Thomas Despeyroux
One Monday morning twenty-something years ago my wife and I were on the road from Dallas to St. Francisville, driving home after a weekend visiting friends. At least, home is where we thought we were going. We left downtown Dallas at dawn and drove into the sunrise congratulating ourselves on having beaten the morning traffic as the exurbs of Mesquite and Rose Hill gave way to the scrubby oaks and nondescript pastureland of East Texas. Anyone familiar with that road trip knows that the landscape doesn’t deliver many landmarks to relieve the monotony until the highway reaches Louisiana, so as we passed a huge reservoir, then turnoffs for towns with names like Fate and Hendrix, my wife admitted surprise at not having noticed them during the drive over just a couple days before. She was not surprised enough, however, to reach for the Rand McNally Road Atlas which, in those pre-GPS days, was in the seatback pocket of every car—which might have saved us a considerable teeth-gnashing when, three hours later, a huge sign reading “Welcome to Arkansas” confirmed that my sense of direction had failed us again.
Since my gut instinct usually compels me to set off 180 degrees in the wrong direction, she should have been relieved not to find herself in Carlsbad or Oklahoma City for lunch that day instead of Texarkana, which turned out to have pretty good barbecue. And while the arrival of the smartphone has reduced the amount of time I spend driving around searching for familiar landmarks, it is still not rare for me to turn confidently onto a highway, only to discover that my faulty sense of direction has betrayed me again.
"In these days of smartphones, in which we never permit ourselves to be lost, I sometimes wonder what else we fail to find."
Over the course of our marriage, I have gotten us lost scores, possibly hundreds, of times. I have led her the wrong way into cul-de-sacs, rough neighborhoods, and strangers’ backyards. We have been lost in cities, woods, and on lakes. I have sailed downwind instead of up, cycled uphill instead of down; and once, when she was learning to ski and as night fell over an unfamiliar resort, I led her down a “short cut” that steepened inexorably into a black-diamond, ice-encrusted chute that plunged thousands of feet to the valley floor miles from the ski village. The descent took hours because my wife—who fears heights—did most of it on hands and knees, crawling backwards and swearing at me all the way. It’s astonishing we’re still married.

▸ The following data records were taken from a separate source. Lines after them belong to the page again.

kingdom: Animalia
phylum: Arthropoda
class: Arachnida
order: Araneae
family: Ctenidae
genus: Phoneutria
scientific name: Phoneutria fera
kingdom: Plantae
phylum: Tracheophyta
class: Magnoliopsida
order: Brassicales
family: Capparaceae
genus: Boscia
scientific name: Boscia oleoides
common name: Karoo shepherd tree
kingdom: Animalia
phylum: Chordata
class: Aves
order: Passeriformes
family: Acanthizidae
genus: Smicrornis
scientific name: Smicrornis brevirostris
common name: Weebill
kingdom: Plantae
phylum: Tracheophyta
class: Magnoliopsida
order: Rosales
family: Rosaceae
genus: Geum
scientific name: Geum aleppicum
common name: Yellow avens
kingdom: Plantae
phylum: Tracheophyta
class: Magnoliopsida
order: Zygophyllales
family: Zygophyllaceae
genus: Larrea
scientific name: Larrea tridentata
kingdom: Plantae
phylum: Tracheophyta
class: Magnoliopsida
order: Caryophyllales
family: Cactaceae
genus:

Having now spent much of my adult life getting lost in North America—the result of taking a wrong turn in Ireland and ending up in Louisiana—I’ve developed a theory. The direction my instinct tells me to go is usually the opposite of the correct one. So, perhaps my chronic misplacement results from being raised in the southern hemisphere, in a place where the moon looks upside-down, the toilet water goes around the opposite way, and Vegemite is considered a reasonable breakfast food. What disorienting effects might coming of age in such a place—where the normal laws of physics clearly don’t apply—have on one’s internal compass? Discussion with other southern hemisphere expats supports this theory. Country Roads’ newest team member, Camila, came to Louisiana from Ecuador, and cheerfully admits to being notorious for getting lost at the slightest provocation. Despite having lived in Baton Rouge for years, Camila continues to rely on her phone to find her way between even the most familiar destinations.
In these days of smartphones, in which we never permit ourselves to be lost, I sometimes wonder what else we fail to find. When my wife and I first knew one another, we spent two years working our way around Europe and Australia. This being the pre-smartphone early nineties, we mostly traveled with an out-of-date copy of Let’s Go—Europe as our only guide, and consequently spent a lot of time hopelessly lost in unfamiliar foreign capitals. Some of the most memorable experiences from those years—in a basement tavern in a Czech side street where leather-aproned barmen carved slabs of beef from a spit turning over a fire, a religious festival in a Greek village on the wrong side of the island, a tiny museum of medieval torture devices halfway up a Tirolean mountain—happened precisely because we were lost, wandering aimlessly, with some entirely different destination in mind. Now that our own kids are setting out into the world, I hope that once in awhile they might leave their phones in their pockets, allow themselves to take a wrong turn in an unfamiliar city and just see where the road leads. When J.R.R. Tolkien wrote “Not all who wander are lost,” I think that is what he had in mind.